Seorang ilmuwan Jepang, Doktor Masaru Emoto dari Universitas Yokohama telah melakukan penelitian tentang perilaku air. Hasilnya: ternyata air dapat merespon bahasa manusia.
Molekul air membentuk susunan yang indah (seperti pijar kristal) tatkala bersentuhan dengan kata-kata indah. Sebaliknya, bergerak acak dan menghasilkan susunan yang jelek, begitu dikirimkan kata-kata negatif.
Memang temuan ini masih bersifat riset dasar, dan barangkali baru cocok memperkaya khasanah ilmu-ilmu murni. Tapi membuka peluang untuk mengerek keyakinan kita bahwa bahasa itu tak melulu soal komunikasi atau transmisi. Melainkan juga energi.
Beberapa pakar komunikasi telah menyebut-nyebut fajar baru dalam praktek komunikasi, yakni meta komunikasi. Penjelasan lanjut atas praktek meta komunikasi menjurus pada pelebaran ruang perhatian baru untuk aktivitas komunikasi. Dulu, komunikasi hanya tekun mengulik saling hubungan antar manusia (dengan atau tanpa perantara media). Kini, dalam meta komunikasi, hal-hal di luar manusia (alam, ruang, waktu, dan mahluk hidup yang lainpun), terlibat dalam proses komunikasi.
Dengan kata lain, praksis komunikasi kita akan bergaung ke mana-mana. Sepertinya memang ada kaitan dengan ajaran-ajaran motivasional para tokoh kaliber, yang berpesan agar kita hati-hati dalam mengeluarkan kata-kata, dalam memelihara pikiran, dan dalam melontarkan wacana.

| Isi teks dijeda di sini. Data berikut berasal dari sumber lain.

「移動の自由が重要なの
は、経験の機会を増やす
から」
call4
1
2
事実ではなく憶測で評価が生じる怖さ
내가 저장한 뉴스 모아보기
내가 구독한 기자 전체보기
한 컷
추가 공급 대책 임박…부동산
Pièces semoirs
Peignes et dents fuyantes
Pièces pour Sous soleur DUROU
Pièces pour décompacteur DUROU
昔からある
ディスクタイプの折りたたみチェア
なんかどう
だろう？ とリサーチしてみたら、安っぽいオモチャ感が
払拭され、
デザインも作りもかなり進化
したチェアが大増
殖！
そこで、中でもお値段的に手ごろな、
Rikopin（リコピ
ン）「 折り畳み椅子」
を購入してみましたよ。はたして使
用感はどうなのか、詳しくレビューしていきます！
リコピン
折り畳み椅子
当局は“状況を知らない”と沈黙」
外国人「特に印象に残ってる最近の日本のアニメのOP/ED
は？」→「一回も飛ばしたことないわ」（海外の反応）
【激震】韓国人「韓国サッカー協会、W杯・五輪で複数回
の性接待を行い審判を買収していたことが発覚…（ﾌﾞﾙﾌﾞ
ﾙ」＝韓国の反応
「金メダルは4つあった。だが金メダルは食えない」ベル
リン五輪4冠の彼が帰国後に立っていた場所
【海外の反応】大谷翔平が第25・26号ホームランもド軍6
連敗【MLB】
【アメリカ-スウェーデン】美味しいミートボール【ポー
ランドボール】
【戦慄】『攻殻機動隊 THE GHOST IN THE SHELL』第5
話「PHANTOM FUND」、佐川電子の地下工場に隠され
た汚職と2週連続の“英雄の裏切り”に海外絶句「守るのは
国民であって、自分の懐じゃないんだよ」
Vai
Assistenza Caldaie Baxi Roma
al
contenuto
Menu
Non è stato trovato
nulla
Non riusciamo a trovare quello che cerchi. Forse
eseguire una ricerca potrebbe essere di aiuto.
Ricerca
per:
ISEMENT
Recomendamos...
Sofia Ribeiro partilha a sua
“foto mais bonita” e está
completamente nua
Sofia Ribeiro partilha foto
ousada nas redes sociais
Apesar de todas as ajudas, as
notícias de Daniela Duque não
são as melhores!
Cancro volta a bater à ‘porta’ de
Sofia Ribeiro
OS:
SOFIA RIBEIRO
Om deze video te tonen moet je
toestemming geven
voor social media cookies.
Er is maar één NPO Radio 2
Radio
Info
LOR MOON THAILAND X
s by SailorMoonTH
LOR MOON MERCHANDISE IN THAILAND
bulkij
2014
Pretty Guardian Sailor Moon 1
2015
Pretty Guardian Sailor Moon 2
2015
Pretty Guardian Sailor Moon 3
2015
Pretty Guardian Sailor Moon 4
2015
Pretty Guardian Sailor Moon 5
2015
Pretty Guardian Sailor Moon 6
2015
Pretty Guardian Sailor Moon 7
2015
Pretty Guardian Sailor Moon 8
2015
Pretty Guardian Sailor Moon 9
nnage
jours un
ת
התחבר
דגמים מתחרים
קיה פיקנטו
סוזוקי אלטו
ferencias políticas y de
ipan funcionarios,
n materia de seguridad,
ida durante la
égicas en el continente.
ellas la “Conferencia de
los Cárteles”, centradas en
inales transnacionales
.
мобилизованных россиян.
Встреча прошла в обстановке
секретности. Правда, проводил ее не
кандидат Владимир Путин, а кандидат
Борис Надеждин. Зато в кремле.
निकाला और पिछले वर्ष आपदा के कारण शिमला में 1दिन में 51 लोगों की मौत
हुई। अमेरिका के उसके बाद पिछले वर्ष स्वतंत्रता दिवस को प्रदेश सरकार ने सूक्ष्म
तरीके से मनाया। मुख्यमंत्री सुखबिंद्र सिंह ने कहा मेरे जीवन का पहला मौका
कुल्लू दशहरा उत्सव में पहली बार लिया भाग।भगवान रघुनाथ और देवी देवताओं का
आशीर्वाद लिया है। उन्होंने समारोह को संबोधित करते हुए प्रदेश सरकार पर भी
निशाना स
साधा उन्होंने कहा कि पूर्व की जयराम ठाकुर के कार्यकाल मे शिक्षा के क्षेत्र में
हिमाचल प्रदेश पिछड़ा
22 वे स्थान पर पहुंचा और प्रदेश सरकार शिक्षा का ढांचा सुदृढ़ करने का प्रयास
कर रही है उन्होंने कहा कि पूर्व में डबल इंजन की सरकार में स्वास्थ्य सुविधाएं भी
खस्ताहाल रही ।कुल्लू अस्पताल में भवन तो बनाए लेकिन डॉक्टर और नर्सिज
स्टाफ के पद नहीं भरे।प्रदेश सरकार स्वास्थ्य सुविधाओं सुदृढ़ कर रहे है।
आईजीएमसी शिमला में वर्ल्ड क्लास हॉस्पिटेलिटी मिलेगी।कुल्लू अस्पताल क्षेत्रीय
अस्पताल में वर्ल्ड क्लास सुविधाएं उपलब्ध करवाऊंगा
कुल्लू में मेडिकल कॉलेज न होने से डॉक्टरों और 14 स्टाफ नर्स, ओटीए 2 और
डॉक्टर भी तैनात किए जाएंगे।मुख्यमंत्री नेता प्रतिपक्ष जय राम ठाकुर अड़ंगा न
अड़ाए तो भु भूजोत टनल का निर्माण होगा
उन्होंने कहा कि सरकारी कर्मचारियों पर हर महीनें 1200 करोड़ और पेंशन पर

Pikiran sungsang, kata-kata buruk, serta nafsu negatif dalam diri kita akan ke luar dan kemudian direspon oleh alam semesta. Mestakung (semesa mendukung), kalau mengutip istilah Yohanes Surya. Atau mengikuti hukum tarik menarik dan tolak menolak, jika mengutip terma Rhonda Byrne, dalam buku The Secret.
Kini mari sama-sama jujur melakukan interogasi personal. Reproduksi kata-kata, intensitas dalam merespon informasi publik, dan kerelaan dalam menyebarkan pesan ke sesama (via media sosial), adalah kegiatan rutin kita sehari-hari.
Lalu, apakah semua itu berlangsung dalam zona optimis dan ke luar dari kalbu bersih?
Atau justru sekedar melesatkan sumpah serapah?
Lebih-lebih dalam inflasi informasi (politik) belakangan ini. Publik seolah pelari marathon yang bernafas kuda. Tak pernah lelah mereproduksi teks, gambar, suara, yel-yel, slogan, untuk kemudian saling bertukar ke sesama.
Sayangnya, semua itu terlihat begitu sumir dan kental dengan pemihakan buta. Bentuk ekspresi publik dalam merespon isu-isu politik cuma memperkental pola binary oposition, alias pemikiran dangkal dan terbatas. Seolah hanya ada dua bentuk sikap, yes or no option. Semata terkutub pada dua pihak: kawan dan lawan. Seperti terperangkap dalam kubu "kita" dan "mereka".